Clear in its breast lie all these beauteous thoughts, it doth receive the green and graceful trees, and the gray rocks smile in its peaceful arms."
For every oak and birch too growing on the hill-top, as well as for these elms and willows, we knew that there was a graceful ethereal and ideal tree making down from the roots, and sometimes Nature in high tides brings her mirror to its foot and makes it visible. The stillness was intense and almost conscious, as if it were a natural Sabbath, and we fancied that the morning was the evening of a celestial day. The air was so elastic and crystalline that it had the same effect on the landscape that a glass has on a picture, to give it an ideal remoteness and perfection. The landscape was clothed in a mild and quiet light, in which the woods and fences checkered and partitioned it with new regularity, and rough and uneven fields stretched away with lawn-like smoothness to the horizon, and the clouds, finely distinct and picturesque, seemed a fit drapery to hang over fairy-land. The world seemed decked for some holiday or prouder pageantry, with silken streamers flying, and the course of our lives to wind on before us like a green lane into a country maze, at the season when fruit trees are in blossom.
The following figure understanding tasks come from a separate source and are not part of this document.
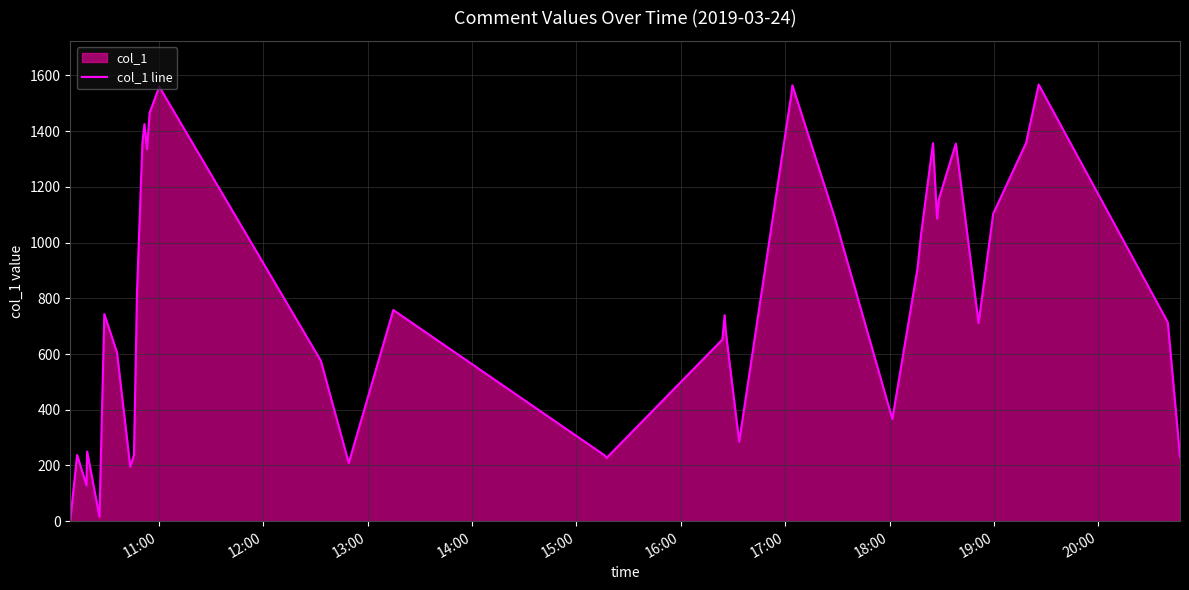

What is the difference between the maximum and minimum values?

1563.9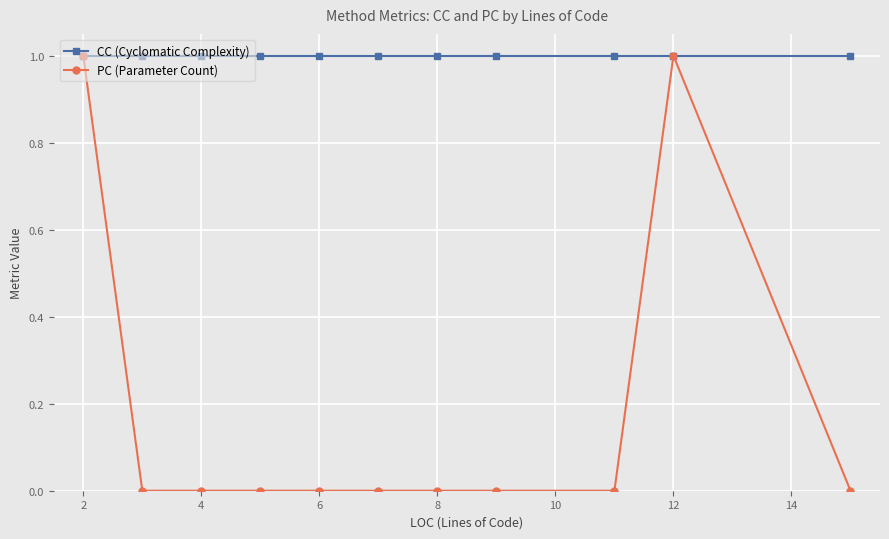

Which series has the largest range (max minus min)?

PC (Parameter Count)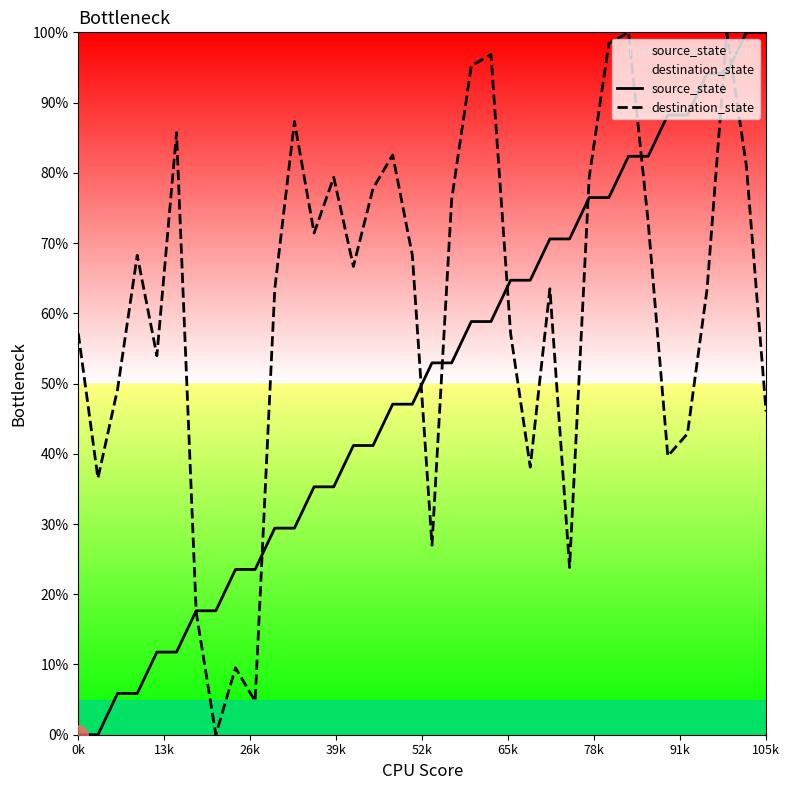

True or false: source_state and destination_state cross at least once.

True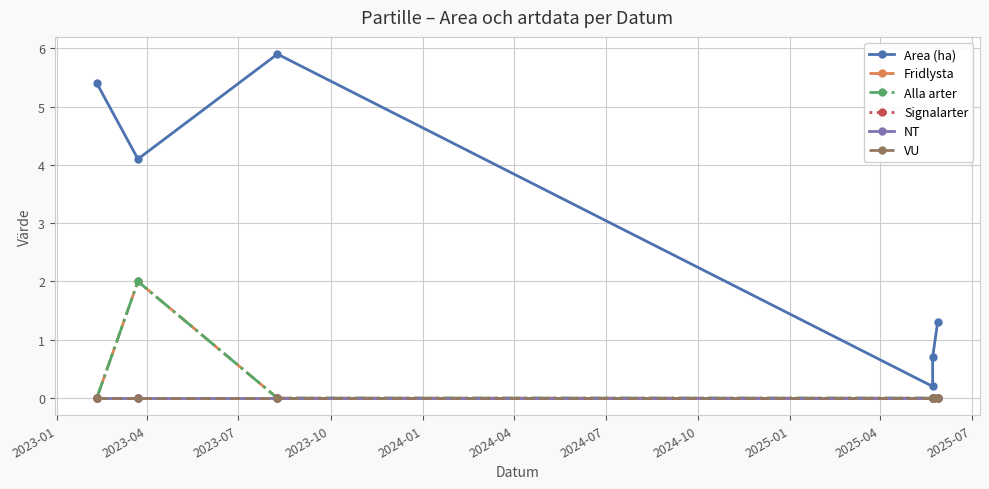

Reading left to right, extract all data points from this chart.

Area (ha): 5.4	4.1	5.9	0.2	0.7	1.3
Fridlysta: 0.0	2.0	0.0	0.0	0.0	0.0
Alla arter: 0.0	2.0	0.0	0.0	0.0	0.0
Signalarter: 0.0	0.0	0.0	0.0	0.0	0.0
NT: 0.0	0.0	0.0	0.0	0.0	0.0
VU: 0.0	0.0	0.0	0.0	0.0	0.0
The sun lodged on the old gray cliffs, and glanced from every pad; the bulrushes and flags seemed to rejoice in the delicious light and air; the meadows were a-drinking at their leisure; the frogs sat meditating, all sabbath thoughts, summing up their week, with one eye out on the golden sun, and one toe upon a reed, eying the wondrous universe in which they act their part; the fishes swam more staid and soberly, as maidens go to church; shoals of golden and silver minnows rose to the surface to behold the heavens, and then sheered off into more sombre aisles; they swept by as if moved by one mind, continually gliding past each other, and yet preserving the form of their battalion unchanged, as if they were still embraced by the transparent membrane which held the spawn; a young band of brethren and sisters trying their new fins; now they wheeled, now shot ahead, and when we drove them to the shore and cut them off, they dexterously tacked and passed underneath the boat.
But here on the stream of the Concord, where we have all the while been bodily, Nature, who is superior to all styles and ages, is now, with pensive face, composing her poem Autumn, with which no work of man will bear to be compared.
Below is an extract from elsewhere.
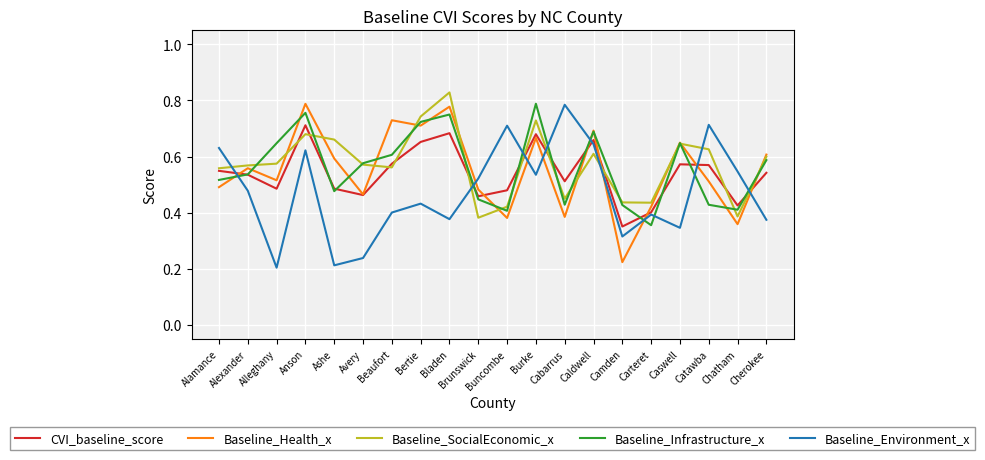

What position from the left is Cabarrus?

13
In summer we live out of doors, and have only impulses and feelings, which are all for action, and must wait commonly for the stillness and longer nights of autumn and winter before any thought will subside; we are sensible that behind the rustling leaves, and the stacks of grain, and the bare clusters of the grape, there is the field of a wholly new life, which no man has lived; that even this earth was made for more mysterious and nobler inhabitants than men and women. In the hues of October sunsets, we see the portals to other mansions than those which we occupy, not far off geographically.